● **What you will do**:
Copy the data below. Keep every line exactly as it is.

● **Data extract**:
- - - - - - -

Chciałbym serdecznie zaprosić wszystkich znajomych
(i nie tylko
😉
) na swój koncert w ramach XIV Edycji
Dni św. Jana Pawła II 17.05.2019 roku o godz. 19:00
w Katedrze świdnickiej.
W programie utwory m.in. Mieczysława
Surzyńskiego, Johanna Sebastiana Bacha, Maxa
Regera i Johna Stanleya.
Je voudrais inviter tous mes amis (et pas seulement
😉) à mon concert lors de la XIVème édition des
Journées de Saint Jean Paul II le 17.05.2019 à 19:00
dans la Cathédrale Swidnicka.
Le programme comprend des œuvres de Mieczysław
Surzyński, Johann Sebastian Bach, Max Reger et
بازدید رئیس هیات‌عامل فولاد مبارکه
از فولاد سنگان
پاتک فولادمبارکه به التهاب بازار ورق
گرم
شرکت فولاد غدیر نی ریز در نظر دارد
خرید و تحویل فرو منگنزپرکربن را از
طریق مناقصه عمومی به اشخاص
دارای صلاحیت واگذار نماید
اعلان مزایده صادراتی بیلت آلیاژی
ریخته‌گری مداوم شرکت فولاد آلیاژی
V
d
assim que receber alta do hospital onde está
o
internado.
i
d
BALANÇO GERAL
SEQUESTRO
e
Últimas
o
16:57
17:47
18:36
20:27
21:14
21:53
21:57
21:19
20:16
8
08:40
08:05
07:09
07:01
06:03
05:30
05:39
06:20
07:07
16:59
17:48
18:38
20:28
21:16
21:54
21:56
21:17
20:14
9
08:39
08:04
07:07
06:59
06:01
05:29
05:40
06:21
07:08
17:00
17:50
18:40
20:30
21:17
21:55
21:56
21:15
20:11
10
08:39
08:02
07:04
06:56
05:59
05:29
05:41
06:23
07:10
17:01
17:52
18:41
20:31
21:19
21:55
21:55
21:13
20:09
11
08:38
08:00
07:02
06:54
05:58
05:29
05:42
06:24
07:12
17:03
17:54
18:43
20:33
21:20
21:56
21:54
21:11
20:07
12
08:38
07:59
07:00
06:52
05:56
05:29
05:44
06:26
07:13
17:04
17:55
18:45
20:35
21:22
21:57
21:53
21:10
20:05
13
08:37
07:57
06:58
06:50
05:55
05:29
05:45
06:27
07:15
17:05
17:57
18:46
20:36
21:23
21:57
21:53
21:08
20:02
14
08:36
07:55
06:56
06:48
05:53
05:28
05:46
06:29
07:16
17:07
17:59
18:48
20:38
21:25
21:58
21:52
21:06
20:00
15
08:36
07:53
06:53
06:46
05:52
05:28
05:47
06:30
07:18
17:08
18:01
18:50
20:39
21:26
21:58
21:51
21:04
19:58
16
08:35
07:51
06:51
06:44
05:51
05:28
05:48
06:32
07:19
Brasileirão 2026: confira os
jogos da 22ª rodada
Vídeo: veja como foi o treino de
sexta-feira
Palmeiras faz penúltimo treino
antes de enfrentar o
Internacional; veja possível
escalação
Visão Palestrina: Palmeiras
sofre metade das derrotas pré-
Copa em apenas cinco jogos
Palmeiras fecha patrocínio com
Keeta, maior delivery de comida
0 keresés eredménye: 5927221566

- - - - - - -

● **Written solution**:
Chciałbym serdecznie zaprosić wszystkich znajomych
(i nie tylko
😉
) na swój koncert w ramach XIV Edycji
Dni św. Jana Pawła II 17.05.2019 roku o godz. 19:00
w Katedrze świdnickiej.
W programie utwory m.in. Mieczysława
Surzyńskiego, Johanna Sebastiana Bacha, Maxa
Regera i Johna Stanleya.
Je voudrais inviter tous mes amis (et pas seulement
😉) à mon concert lors de la XIVème édition des
Journées de Saint Jean Paul II le 17.05.2019 à 19:00
dans la Cathédrale Swidnicka.
Le programme comprend des œuvres de Mieczysław
Surzyński, Johann Sebastian Bach, Max Reger et
بازدید رئیس هیات‌عامل فولاد مبارکه
از فولاد سنگان
پاتک فولادمبارکه به التهاب بازار ورق
گرم
شرکت فولاد غدیر نی ریز در نظر دارد
خرید و تحویل فرو منگنزپرکربن را از
طریق مناقصه عمومی به اشخاص
دارای صلاحیت واگذار نماید
اعلان مزایده صادراتی بیلت آلیاژی
ریخته‌گری مداوم شرکت فولاد آلیاژی
V
d
assim que receber alta do hospital onde está
o
internado.
i
d
BALANÇO GERAL
SEQUESTRO
e
Últimas
o
16:57
17:47
18:36
20:27
21:14
21:53
21:57
21:19
20:16
8
08:40
08:05
07:09
07:01
06:03
05:30
05:39
06:20
07:07
16:59
17:48
18:38
20:28
21:16
21:54
21:56
21:17
20:14
9
08:39
08:04
07:07
06:59
06:01
05:29
05:40
06:21
07:08
17:00
17:50
18:40
20:30
21:17
21:55
21:56
21:15
20:11
10
08:39
08:02
07:04
06:56
05:59
05:29
05:41
06:23
07:10
17:01
17:52
18:41
20:31
21:19
21:55
21:55
21:13
20:09
11
08:38
08:00
07:02
06:54
05:58
05:29
05:42
06:24
07:12
17:03
17:54
18:43
20:33
21:20
21:56
21:54
21:11
20:07
12
08:38
07:59
07:00
06:52
05:56
05:29
05:44
06:26
07:13
17:04
17:55
18:45
20:35
21:22
21:57
21:53
21:10
20:05
13
08:37
07:57
06:58
06:50
05:55
05:29
05:45
06:27
07:15
17:05
17:57
18:46
20:36
21:23
21:57
21:53
21:08
20:02
14
08:36
07:55
06:56
06:48
05:53
05:28
05:46
06:29
07:16
17:07
17:59
18:48
20:38
21:25
21:58
21:52
21:06
20:00
15
08:36
07:53
06:53
06:46
05:52
05:28
05:47
06:30
07:18
17:08
18:01
18:50
20:39
21:26
21:58
21:51
21:04
19:58
16
08:35
07:51
06:51
06:44
05:51
05:28
05:48
06:32
07:19
Brasileirão 2026: confira os
jogos da 22ª rodada
Vídeo: veja como foi o treino de
sexta-feira
Palmeiras faz penúltimo treino
antes de enfrentar o
Internacional; veja possível
escalação
Visão Palestrina: Palmeiras
sofre metade das derrotas pré-
Copa em apenas cinco jogos
Palmeiras fecha patrocínio com
Keeta, maior delivery de comida
0 keresés eredménye: 5927221566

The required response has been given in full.